Time course of susceptibilities of multiple sclerosis lesions. The susceptibility time course may provide new insight into pathophysiologic features of MS lesions (23 patients with 162 lesions): Magnetic susceptibility of MS lesion increases rapidly as it changes from enhanced to nonenhanced, attains a high-susceptibility value relative to NAWM during its initial few years (approximately 4 years), and gradually dissipates back to susceptibility similar to that of NAWM as it ages. The graphs depict lesion susceptibility values (relative to NAWM) at various ages in QSM1 performed at a first time point (top) and in QSM2 at a second time point (bottom). Red points in QSM1 denote acute enhancing lesions at lesion age – 0 year; follow-up presented as green points in QSM2 demonstrated a substantial increase in susceptibility. Blue lines represent average susceptibilities of nonenhanced lesions in the age groups of 0 to 2, 2 to 4, 6 to 8, and 8 to 10 years and enhancing lesions.

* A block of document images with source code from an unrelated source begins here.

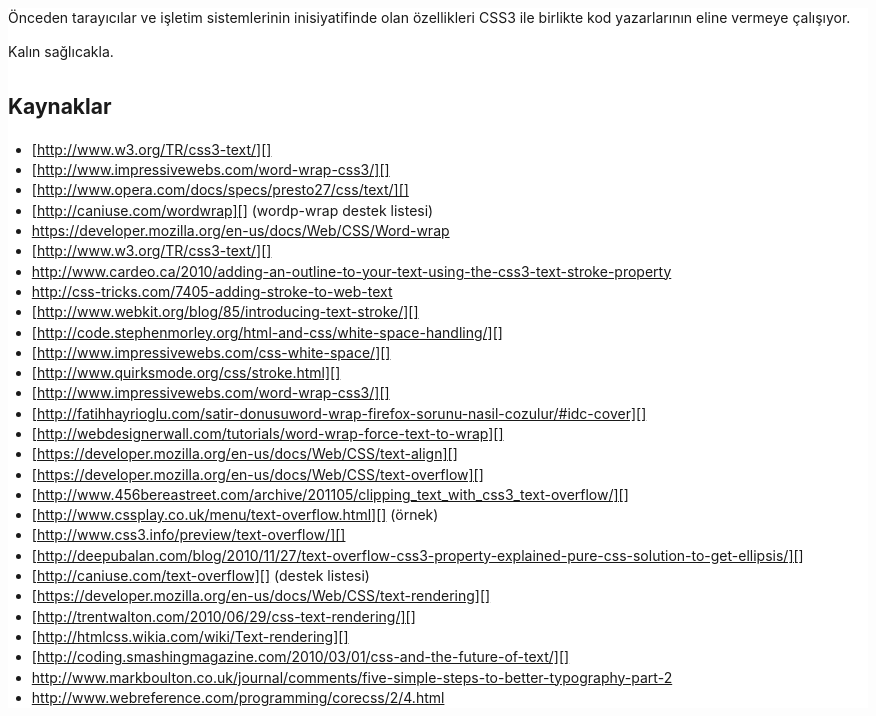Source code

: Önceden tarayıcılar ve işletim sistemlerinin inisiyatifinde olan
özellikleri CSS3 ile birlikte kod yazarlarının eline vermeye çalışıyor.

Kalın sağlıcakla.

## Kaynaklar

-   [http://www.w3.org/TR/css3-text/][]
-   [http://www.impressivewebs.com/word-wrap-css3/][]
-   [http://www.opera.com/docs/specs/presto27/css/text/][]
-   [http://caniuse.com/wordwrap][] (wordp-wrap destek listesi)
-   https://developer.mozilla.org/en-us/docs/Web/CSS/Word-wrap
-   [http://www.w3.org/TR/css3-text/][]
-   http://www.cardeo.ca/2010/adding-an-outline-to-your-text-using-the-css3-text-stroke-property
-   http://css-tricks.com/7405-adding-stroke-to-web-text
-   [http://www.webkit.org/blog/85/introducing-text-stroke/][]
-   [http://code.stephenmorley.org/html-and-css/white-space-handling/][]
-   [http://www.impressivewebs.com/css-white-space/][]
-   [http://www.quirksmode.org/css/stroke.html][]
-   [http://www.impressivewebs.com/word-wrap-css3/][]
-   [http://fatihhayrioglu.com/satir-donusuword-wrap-firefox-sorunu-nasil-cozulur/#idc-cover][]
-   [http://webdesignerwall.com/tutorials/word-wrap-force-text-to-wrap][]
-   [https://developer.mozilla.org/en-us/docs/Web/CSS/text-align][]
-   [https://developer.mozilla.org/en-us/docs/Web/CSS/text-overflow][]
-   [http://www.456bereastreet.com/archive/201105/clipping_text_with_css3_text-overflow/][]
-   [http://www.cssplay.co.uk/menu/text-overflow.html][] (örnek)
-   [http://www.css3.info/preview/text-overflow/][]
-   [http://deepubalan.com/blog/2010/11/27/text-overflow-css3-property-explained-pure-css-solution-to-get-ellipsis/][]
-   [http://caniuse.com/text-overflow][] (destek listesi)
-   [https://developer.mozilla.org/en-us/docs/Web/CSS/text-rendering][]
-   [http://trentwalton.com/2010/06/29/css-text-rendering/][]
-   [http://htmlcss.wikia.com/wiki/Text-rendering][]
-   [http://coding.smashingmagazine.com/2010/03/01/css-and-the-future-of-text/][]
-   http://www.markboulton.co.uk/journal/comments/five-simple-steps-to-better-typography-part-2
-   http://www.webreference.com/programming/corecss/2/4.html

  [100]: https://lh6.googleusercontent.com/3FsatoE0FmU_5BhUEy_zEiJ1IOKvCEw08hEBmUC65r2zb0sqP9w__9fwRPhdr8_avR3u4Bu0jDa2WAWnnaINNAY_tRNPtlLOO8RkvDlPQuB8Xm87Buc
  [1]: https://lh3.googleusercontent.com/miG_QKLBFvURtfSYFo3_P8q2QBZPWOGG2s-zMI7n7U97JH9TkMWd-tt3NnhL1nzD_DyQcqV1gmoqaK5FvhnR-XYI4AnQHl4H4A7h5TL884lG0H2OtmI
  [https://developer.mozilla.org/en-us/docs/Web/CSS/text-overflow]: https://developer.mozilla.org/en-us/docs/Web/CSS/text-overflow
  [2]: https://lh4.googleusercontent.com/td53uElshl_ptgpbjTHJZU2pksA06sFUxjd4JppDf3kzsI-Y0OTJ5ZMLtjw1yJM55RQfGycC6h1VHBxEqBvWfcN2gHOs_Bbem8WsR9S2MjCsDPjc65g
  [https://developer.mozilla.org/en-us/docs/Web/CSS/text-rendering]: https://developer.mozilla.org/en-us/docs/Web/CSS/text-rendering
  [3]: https://lh6.googleusercontent.com/RhIpgQ78or_m1wq9pK8wteUekGqrJlMiBGY-dEhvCGKFVlvLCGn7r_righ66slH2qGRDlcXt5TM-CZ8yFQTflFch3NnQ1nlOpZuaWQSlZblow8OvDAM
  [http://www.w3.org/TR/css3-text/]: http://www.w3.org/TR/css3-text/
  [http://www.impressivewebs.com/word-wrap-css3/]: http://www.impressivewebs.com/word-wrap-css3/
  [http://www.opera.com/docs/specs/presto27/css/text/]: http://www.opera.com/docs/specs/presto27/css/text/
  [http://caniuse.com/wordwrap]: http://caniuse.com/wordwrap
  [http://www.webkit.org/blog/85/introducing-text-stroke/]: http://www.webkit.org/blog/85/introducing-text-stroke/
  [http://code.stephenmorley.org/html-and-css/white-space-handling/]: http://code.stephenmorley.org/html-and-css/white-space-handling/
  [http://www.impressivewebs.com/css-white-space/]: http://www.impressivewebs.com/css-white-space/
  [http://www.quirksmode.org/css/stroke.html]: http://www.quirksmode.org/css/stroke.html
  [http://fatihhayrioglu.com/satir-donusuword-wrap-firefox-sorunu-nasil-cozulur/#idc-cover]: http://fatihhayrioglu.com/satir-donusuword-wrap-firefox-sorunu-nasil-cozulur/#idc-cover
  [http://webdesignerwall.com/tutorials/word-wrap-force-text-to-wrap]: http://webdesignerwall.com/tutorials/word-wrap-force-text-to-wrap
  [https://developer.mozilla.org/en-us/docs/Web/CSS/text-align]: https://developer.mozilla.org/en-us/docs/Web/CSS/text-align
  [http://www.456bereastreet.com/archive/201105/clipping_text_with_css3_text-overflow/]: http://www.456bereastreet.com/archive/201105/clipping_text_with_css3_text-overflow/
  [http://www.cssplay.co.uk/menu/text-overflow.html]: http://www.cssplay.co.uk/menu/text-overflow.html
  [http://www.css3.info/preview/text-overflow/]: http://www.css3.info/preview/text-overflow/
  [http://deepubalan.com/blog/2010/11/27/text-overflow-css3-property-explained-pure-css-solution-to-get-ellipsis/]: http://deepubalan.com/blog/2010/11/27/text-overflow-css3-property-explained-pure-css-solution-to-get-ellipsis/
  [http://caniuse.com/text-overflow]: http://caniuse.com/text-overflow
  [http://trentwalton.com/2010/06/29/css-text-rendering/]: http://trentwalton.com/2010/06/29/css-text-rendering/
  [http://htmlcss.wikia.com/wiki/Text-rendering]: http://htmlcss.wikia.com/wiki/Text-rendering
  [http://coding.smashingmagazine.com/2010/03/01/css-and-the-future-of-text/]: http://coding.smashingmagazine.com/2010/03/01/css-and-the-future-of-text/

[firefox]: /images/ff.png
[chrome]: /images/ch.png
[explorer]: /images/ie.png
[msafari]:/images/sm.png
[android]:/images/an.png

QSM, quantitative susceptibility mapping; MS, relapsing-remitting multiple sclerosis; NAWM, normal appearing white matter. Source: Chen et al, Radiology 2014;271:183–192.

Figure 14

Quantitative susceptibility mapping applications in the breast and liver. (i) Left image is a mammogram and right image is the corresponding QSM (minimal intensity project through the 3D volume) of a breast in a female patient with three calcified nodules (arrow on QSM). Fatty tissues in the breast appear less diamagnetic compared to the gland. (ii) QSM and R2* images of a liver are shown in the left and right, respectively. Hepatic vein and subcutaneous fat (white arrows in left) appear paramagnetic. The susceptibility difference between the hepatic vein (white arrow) and the aortic artery (black arrow) are 0.53 ppm. 3D, three dimensional; QSM, quantitative susceptibility mapping.